- [WHAT YOU WILL DO]:
Retype the entries word for word, leaving nothing out.

[Data entries]
BEGIN

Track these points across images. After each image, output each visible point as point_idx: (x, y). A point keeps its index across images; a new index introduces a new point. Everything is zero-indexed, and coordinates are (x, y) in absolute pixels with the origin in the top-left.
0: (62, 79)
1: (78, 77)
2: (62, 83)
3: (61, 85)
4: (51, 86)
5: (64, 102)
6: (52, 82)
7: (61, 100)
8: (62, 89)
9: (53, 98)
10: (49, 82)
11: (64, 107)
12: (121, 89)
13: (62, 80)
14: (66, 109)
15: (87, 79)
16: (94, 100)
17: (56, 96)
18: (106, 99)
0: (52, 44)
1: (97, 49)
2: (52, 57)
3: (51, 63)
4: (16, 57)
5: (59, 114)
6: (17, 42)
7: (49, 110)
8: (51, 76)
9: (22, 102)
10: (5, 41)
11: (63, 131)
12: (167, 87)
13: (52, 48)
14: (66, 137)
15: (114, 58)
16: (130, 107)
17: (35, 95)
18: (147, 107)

END

- [EXERCISE RESPONSE]:
Track these points across images. After each image, output each visible point as point_idx: (x, y). A point keeps its index across images; a new index introduces a new point. Everything is zero-indexed, and coordinates are (x, y) in absolute pixels with the origin in the top-left.
0: (62, 79)
1: (78, 77)
2: (62, 83)
3: (61, 85)
4: (51, 86)
5: (64, 102)
6: (52, 82)
7: (61, 100)
8: (62, 89)
9: (53, 98)
10: (49, 82)
11: (64, 107)
12: (121, 89)
13: (62, 80)
14: (66, 109)
15: (87, 79)
16: (94, 100)
17: (56, 96)
18: (106, 99)
0: (52, 44)
1: (97, 49)
2: (52, 57)
3: (51, 63)
4: (16, 57)
5: (59, 114)
6: (17, 42)
7: (49, 110)
8: (51, 76)
9: (22, 102)
10: (5, 41)
11: (63, 131)
12: (167, 87)
13: (52, 48)
14: (66, 137)
15: (114, 58)
16: (130, 107)
17: (35, 95)
18: (147, 107)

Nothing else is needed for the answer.